Well, Dell still hasn't come around to dealing with the shipping.

And there were other problems with calibration that I mentioned, such as the complete inability of the spectrophotometer to notice adjustments in individual RGB colors when I calibrated for a brighter target. I only achieved some degree of predictability (in terms of repeated, near-identical results) when I turned down the brightness in the ATI Catalyst Control Panel, and that showed visible, horrible results in a granger test chart.
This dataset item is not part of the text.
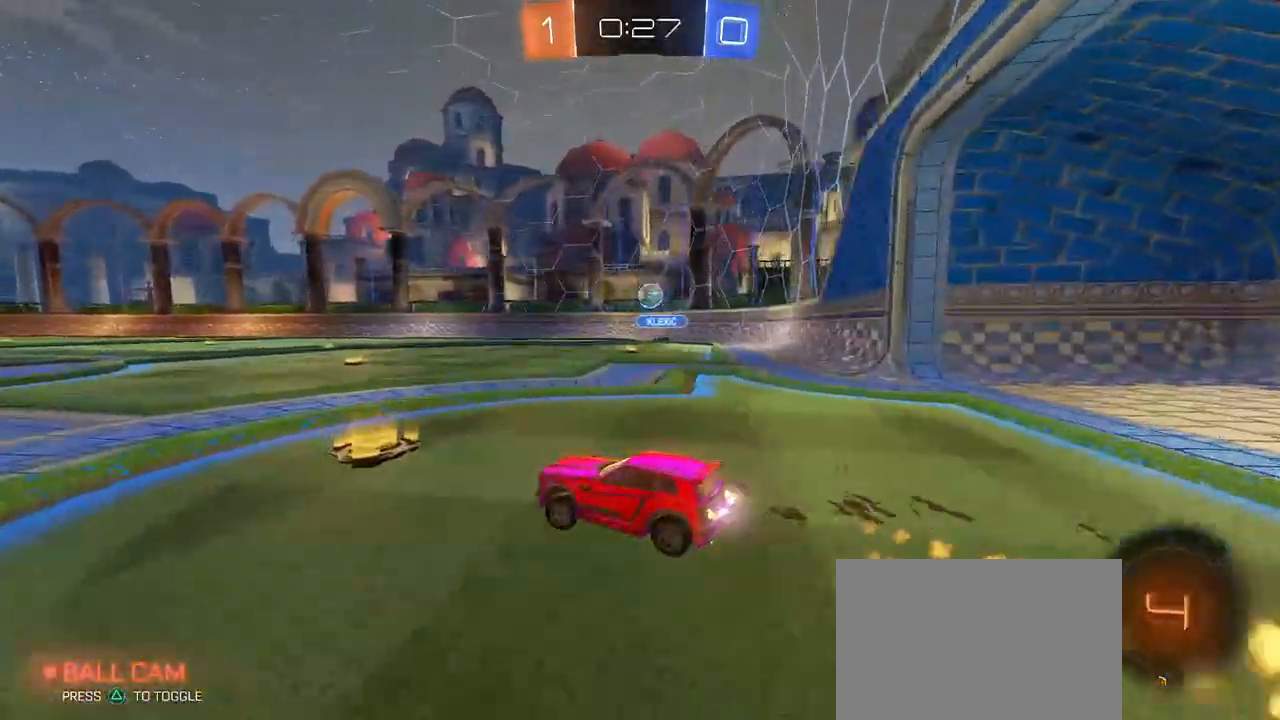
{"buttons": ["SQUARE"], "left_stick": "down-left", "right_stick": "center", "events": [[17, "left_stick", "right"], [50, "CROSS", "down"], [117, "left_stick", "up-left"], [133, "CROSS", "up"], [183, "CROSS", "down"], [283, "CROSS", "up"], [283, "SQUARE", "down"], [283, "left_stick", "down"], [417, "left_stick", "down-left"], [467, "R1", "up"]]}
That the spectrophotometer actually worked - with repeatable, near-identical results - for a dimmer monitor (my old Samsung 710T) seemed definitely to indicate that it had to do with the Dell's brightness being out of range for the sensor.

Maybe there is enough sample variation between the Dell monitors that this isn't an inherent problem, but I'm not willing to ask for a new monitor, wait another month, try again, lather, rinse, repeat until I get one that actually works.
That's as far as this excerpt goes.